Start off by evaluating the type of data you have and go through a series of questions to determine the best visual source:

  • Does your data have only one numeric variable? If you have data that has one, continuous, numerical variable, then a histogram or density plot are the best methods of plotting your categorical data. Depending on your type of data, a bar chart can even be appropriate in this case. For example, if you have data pertaining to the height of a group of students, you will want to use a histogram to visualize how many students there are in each height range:

  • Are there multiple datasets? For cases dealing with more than one set of data, consider a line or pie chart for accurate representation of your data. A line chart will connect multiple data sets over a single, continuous line, showing how numbers have changed over time. A pie chart is good for dividing a whole into multiple categories or parts. An example of this is when you are measuring quarterly sales figures of your company. Below are examples of this data plotted on both a line and pie chart.
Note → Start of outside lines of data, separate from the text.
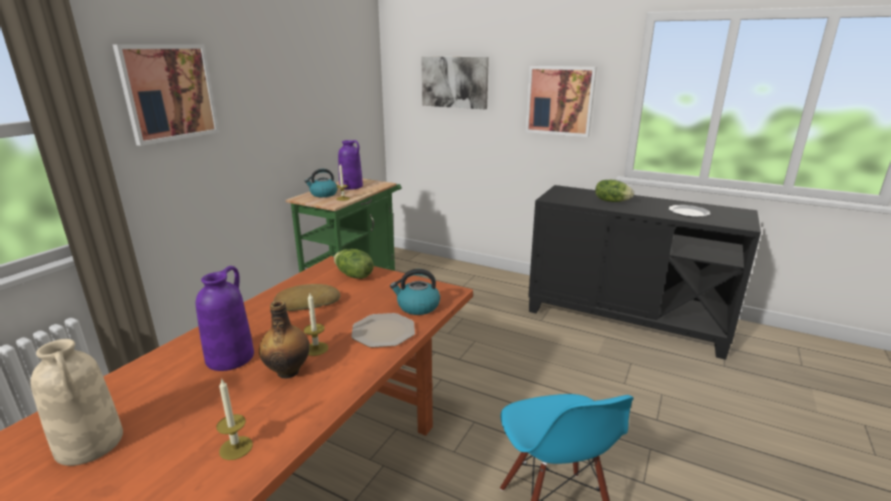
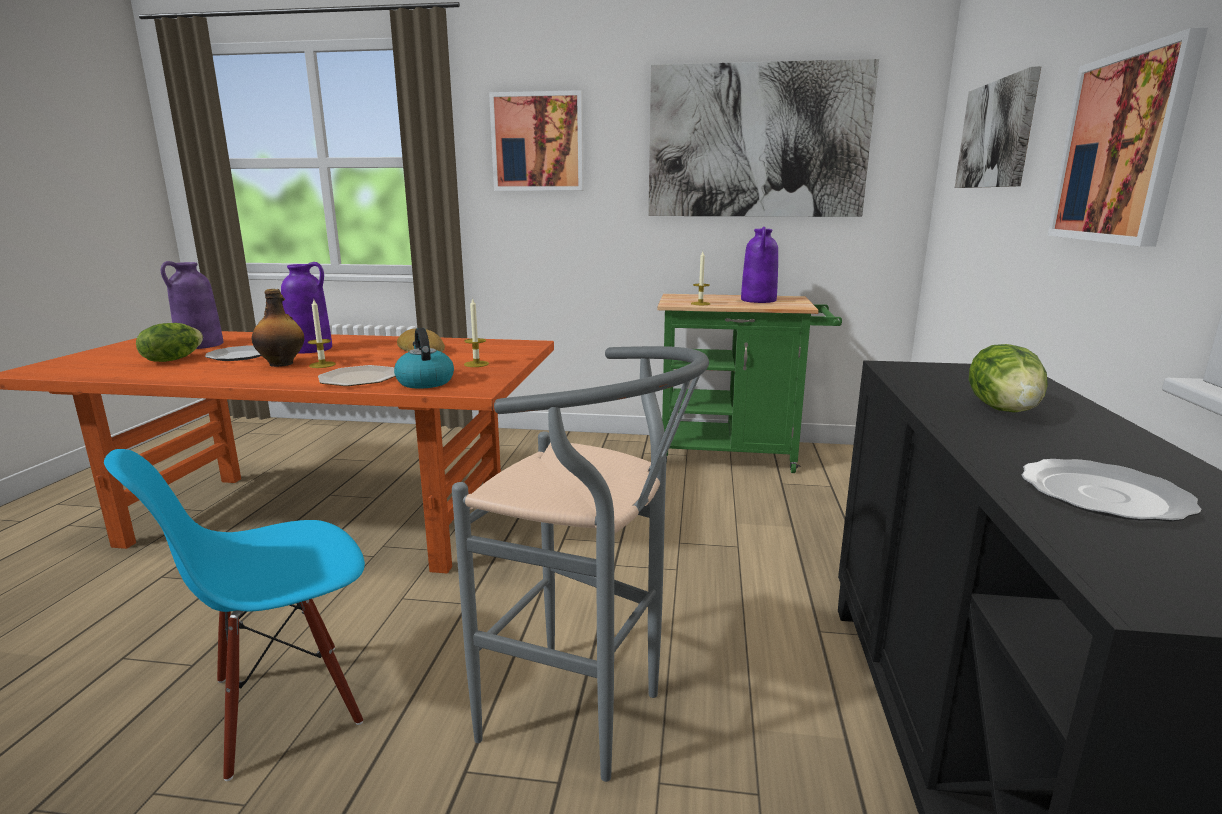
camera: 70 degrees right, 5 degrees down
beige vase [30,339,123,466] -> purple vase [161,261,223,349]
candle [216,378,253,460] -> candle moved to [464,297,489,367]
kettle [304,169,338,197] -> none
lettuce [334,249,374,279] -> lettuce moved to [136,323,203,362]
none -> plate [205,345,261,361]
none -> grey stool [452,346,709,782]
none -> picture [648,59,879,217]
  • Are you measuring changes over time? A line chart is usually adequate for plotting trends over time. However, when the changes are larger, a bar chart is the better option. If, for example, you are measuring the number of visitors to NYC over the past 6 months, the data would look like this:

  • Do relationships between the data need to be shown? When you have two variables for one set of data, it is important to point out how one affects the other. Variables that pair well together are best plotted on a scatter plot. However, if there are too many data points, the relationship between variables can be obscured so a heat map can be a better representation in that case. If you are measuring the population of people across all 50 states in the United States, your data points would consist of millions so you would use a heat map. If you are simply trying to show the relationship between the number of hours spent studying and its effects on grades, your data would look like this:

Additional resources

The decision tree example used in this reading is one of many. There are multiple decision trees out there with varying levels of details that you can use to help guide your visual decisions. If you want more in-depth insight into more visual options, explore the following resources:

  • From data to visualization: This is an excellent analysis of a larger decision tree. With this comprehensive selection, you can search based on the kind of data you have or click on each graphic example for a definition and proper usage.
  • Selecting the best chart: This two-part YouTube video can help take the guesswork out of data chart selection. Depending on the type of data you are aiming to illustrate, you will be guided through when to use, when to avoid, and several examples of best practices. Part 2 of this video provides even more examples of different charts, ensuring that there is a chart for every type of data out there.

Test your knowledge on data visualizations

TOTAL POINTS 3

Question 1

Fill in the blank: Correlation charts show _____ among data.

  • changes
  • relationships
  • outcomes
  • causation

Correct. Correlation charts show relationships among data.

Question 2

When does causation occur?

  • When an action directly leads to an outcome
  • When an action possibly leads to an outcome
  • When multiple actions lead to the same outcome
  • When an action potentially leads to different outcomes

Correct. Causation occurs when an action directly leads to an outcome. Causation indicates a clear cause and effect.

Question 3

Which of the following are part of McCandless's elements of effective data visualization? Select all that apply.

  • The moral
  • The structure
  • The visual form
  • The goal

Correct. There are four elements of effective data visualization according to David McCandless. These include the information, the story, the goal, and the visual form.